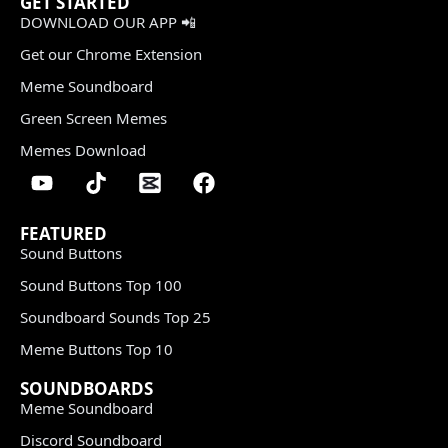
GET STARTED
DOWNLOAD OUR APP 📲
Get our Chrome Extension
Meme Soundboard
Green Screen Memes
Memes Download
FEATURED
Sound Buttons
Sound Buttons Top 100
Soundboard Sounds Top 25
Meme Buttons Top 10
SOUNDBOARDS
Meme Soundboard
Discord Soundboard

Task goal
Go through the records and pull out each line that includes the word "Buttons".

Output
Sound Buttons
Sound Buttons Top 100
Meme Buttons Top 10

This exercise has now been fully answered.